Naast de verstoring (die zoveel mogelijk zal worden beperkt door bovenstaande maatregelen) zal er uiteraard wel sprake blijven van enige afname aan oppervlakte geschikt weidevogelgebied. Er zal dan ook conform het provinciaal beleid (Werkplan Weidevogels in Fryslân 2007-2013) worden zorggedragen voor compensatie van het verloren weidevogelareaal. De benodigde compensatie is door de provincie berekend op basis van de mate van verstoring die de ontwikkeling met zich meebrengt. Uit deze berekening blijkt dat het bedrijventerrein een verstoringafstand zal hebben van 300 meter. Er is sprake van 3.1 hectare aan rust en ruimte dat verstoord wordt. Compensatie zal plaats vinden door een financiële bijdrage aan het provinciale weidevogelfonds of door het zelf afsluiten van beheercontracten. De compensatie moet financieel geborgd zijn voor de vaststelling van het bestemmingsplan.
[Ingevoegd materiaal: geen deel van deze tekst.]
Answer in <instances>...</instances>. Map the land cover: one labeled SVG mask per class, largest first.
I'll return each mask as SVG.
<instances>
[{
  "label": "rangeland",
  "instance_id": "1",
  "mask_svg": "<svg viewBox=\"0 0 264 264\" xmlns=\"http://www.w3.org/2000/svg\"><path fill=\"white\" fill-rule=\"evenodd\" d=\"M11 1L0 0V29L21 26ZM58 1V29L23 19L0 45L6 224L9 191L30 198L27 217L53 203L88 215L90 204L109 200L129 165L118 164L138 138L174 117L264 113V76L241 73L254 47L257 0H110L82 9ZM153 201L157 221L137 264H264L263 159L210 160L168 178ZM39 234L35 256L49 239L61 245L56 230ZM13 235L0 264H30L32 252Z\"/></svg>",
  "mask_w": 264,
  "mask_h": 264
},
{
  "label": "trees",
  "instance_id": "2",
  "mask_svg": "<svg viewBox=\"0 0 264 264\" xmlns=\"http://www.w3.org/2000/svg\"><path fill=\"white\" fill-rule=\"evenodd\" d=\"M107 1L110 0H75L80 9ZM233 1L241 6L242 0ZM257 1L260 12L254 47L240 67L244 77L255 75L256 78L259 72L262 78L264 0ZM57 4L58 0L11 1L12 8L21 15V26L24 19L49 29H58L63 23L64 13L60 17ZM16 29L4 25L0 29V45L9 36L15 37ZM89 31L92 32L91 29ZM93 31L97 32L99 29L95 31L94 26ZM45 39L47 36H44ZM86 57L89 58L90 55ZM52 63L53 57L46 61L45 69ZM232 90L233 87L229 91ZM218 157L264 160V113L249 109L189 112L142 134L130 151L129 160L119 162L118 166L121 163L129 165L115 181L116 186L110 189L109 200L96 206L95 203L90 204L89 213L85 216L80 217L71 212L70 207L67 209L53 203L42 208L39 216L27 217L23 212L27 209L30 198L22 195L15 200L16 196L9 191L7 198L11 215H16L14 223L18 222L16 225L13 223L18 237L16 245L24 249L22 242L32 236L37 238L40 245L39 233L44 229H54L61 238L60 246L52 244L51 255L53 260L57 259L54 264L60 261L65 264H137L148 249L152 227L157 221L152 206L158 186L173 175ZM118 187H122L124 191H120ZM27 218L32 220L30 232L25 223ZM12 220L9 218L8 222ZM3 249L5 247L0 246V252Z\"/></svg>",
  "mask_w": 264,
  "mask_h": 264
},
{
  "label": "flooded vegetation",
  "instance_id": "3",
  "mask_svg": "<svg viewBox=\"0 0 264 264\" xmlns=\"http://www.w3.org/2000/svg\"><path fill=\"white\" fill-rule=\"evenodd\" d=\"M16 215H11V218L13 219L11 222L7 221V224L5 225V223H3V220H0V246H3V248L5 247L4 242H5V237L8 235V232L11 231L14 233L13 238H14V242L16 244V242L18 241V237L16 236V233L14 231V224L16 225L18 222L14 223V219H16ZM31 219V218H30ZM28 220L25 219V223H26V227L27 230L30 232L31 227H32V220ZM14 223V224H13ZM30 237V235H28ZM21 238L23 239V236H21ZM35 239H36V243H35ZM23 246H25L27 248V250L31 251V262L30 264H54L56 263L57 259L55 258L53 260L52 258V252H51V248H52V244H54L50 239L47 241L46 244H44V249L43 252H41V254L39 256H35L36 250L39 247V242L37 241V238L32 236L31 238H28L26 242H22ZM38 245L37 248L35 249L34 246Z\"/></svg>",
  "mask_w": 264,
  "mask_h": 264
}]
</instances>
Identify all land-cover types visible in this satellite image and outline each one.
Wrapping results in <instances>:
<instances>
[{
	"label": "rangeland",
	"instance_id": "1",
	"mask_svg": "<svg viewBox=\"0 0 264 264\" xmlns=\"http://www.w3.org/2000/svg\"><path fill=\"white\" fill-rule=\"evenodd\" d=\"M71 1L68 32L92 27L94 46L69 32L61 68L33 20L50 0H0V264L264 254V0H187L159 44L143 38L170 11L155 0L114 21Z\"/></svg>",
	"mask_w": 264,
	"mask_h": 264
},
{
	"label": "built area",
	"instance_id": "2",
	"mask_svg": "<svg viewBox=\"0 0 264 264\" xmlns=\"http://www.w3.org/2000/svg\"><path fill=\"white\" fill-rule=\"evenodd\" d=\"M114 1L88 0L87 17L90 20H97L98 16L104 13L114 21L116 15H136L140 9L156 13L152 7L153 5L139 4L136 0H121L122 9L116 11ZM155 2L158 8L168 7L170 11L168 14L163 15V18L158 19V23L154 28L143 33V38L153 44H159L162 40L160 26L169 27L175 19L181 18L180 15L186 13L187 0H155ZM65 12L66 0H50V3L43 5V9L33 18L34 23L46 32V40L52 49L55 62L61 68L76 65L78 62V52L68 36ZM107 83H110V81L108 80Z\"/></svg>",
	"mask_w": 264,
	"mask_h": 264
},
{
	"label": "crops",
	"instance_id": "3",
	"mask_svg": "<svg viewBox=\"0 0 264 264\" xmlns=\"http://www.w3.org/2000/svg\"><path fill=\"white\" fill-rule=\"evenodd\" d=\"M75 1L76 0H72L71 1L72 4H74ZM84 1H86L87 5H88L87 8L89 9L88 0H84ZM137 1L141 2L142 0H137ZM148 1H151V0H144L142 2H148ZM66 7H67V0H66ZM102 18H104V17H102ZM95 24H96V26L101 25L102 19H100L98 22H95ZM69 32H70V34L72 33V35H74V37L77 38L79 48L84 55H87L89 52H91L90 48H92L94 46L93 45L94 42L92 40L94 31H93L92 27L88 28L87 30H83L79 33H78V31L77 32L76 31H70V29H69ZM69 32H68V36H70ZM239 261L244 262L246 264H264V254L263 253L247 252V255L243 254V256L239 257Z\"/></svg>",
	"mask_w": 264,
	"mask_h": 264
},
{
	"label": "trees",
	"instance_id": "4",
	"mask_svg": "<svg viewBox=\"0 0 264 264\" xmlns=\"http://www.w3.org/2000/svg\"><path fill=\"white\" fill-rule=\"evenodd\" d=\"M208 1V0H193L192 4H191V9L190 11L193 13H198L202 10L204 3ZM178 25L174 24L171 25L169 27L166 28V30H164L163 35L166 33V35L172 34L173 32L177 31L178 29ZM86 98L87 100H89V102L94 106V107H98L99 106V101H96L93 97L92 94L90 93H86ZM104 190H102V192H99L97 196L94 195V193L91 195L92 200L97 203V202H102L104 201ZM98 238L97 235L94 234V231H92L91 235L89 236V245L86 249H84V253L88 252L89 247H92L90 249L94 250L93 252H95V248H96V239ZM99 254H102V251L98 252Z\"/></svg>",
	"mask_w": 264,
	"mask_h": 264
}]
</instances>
  • 3. Het provinciale Streekplan biedt ruimte voor nieuwe bedrijvigheid aan de rand van een overige kern als Oudega. Er mag echter geen sprake zijn van voorraadvorming. In de Ontwerp Verordening Romte is in artikel 2.1.2 bepaald dat een nieuw bedrijfsterrein in aansluiting op een overige kern moet voorzien in een concrete behoefte. In artikel 5.1 is bepaald dat een ruimtelijk plan een nieuw bedrijfsterrein of uitbreiding van een bestaand bedrijfsterrein kan bevatten wanneer dit in overeenstemming is met een bedrijventerreinenplan dat de instemming van GS heeft. Over de programmering van de bedrijventerrein heeft op regionaal niveau afstemming plaatsgevonden. In deze regionale bedrijventerreinprogrammering tot en met 2020 is ook bedrijventerrein It Joo opgenomen. In Oudega zijn geen vrije bouwkavels beschikbaar voor bedrijven die de wens hebben om hun bedrijfsvoering uit te breiden. Daarnaast bevinden zich bedrijven in Oudega die vanwege nabijgelegen gevoelige functies niet verder kunnen uitbreiden. In de omliggende dorpen rond Oudega zoals Heeg, Gaastmeer, Abbega, Hommerts, Jutryp en Blauwhuis zijn op dit moment geen geschikte mogelijkheden voor de vestiging van kleinschalige bedrijven. Er is alleen ruimte voor natte bedrijvigheid in Heeg. Deze kavels zijn echter niet geschikt voor kleinschalige bedrijven. Voor de inwoners van Oudega en vooral voor de jeugd is het van belang dat er mogelijkheden blijven om binnen het dorp werkervaring op te doen. Bovenstaande betekent dat het voor de leefbaarheid van Oudega noodzakelijk is om in te kunnen spelen op de behoefte van lokaal opererende bedrijven om uit te breiden. Een zestal bedrijven heeft aangegeven dat ze concrete behoefte hebben aan een nieuwe bedrijfslocatie in Oudega. Deze hebben een intentieovereenkomst getekend. Ook is een concreet vestigingsplan opgesteld. Hiermee is de concrete behoefte aan uitbreiding van het bedrijventerrein voldoende aangetoond.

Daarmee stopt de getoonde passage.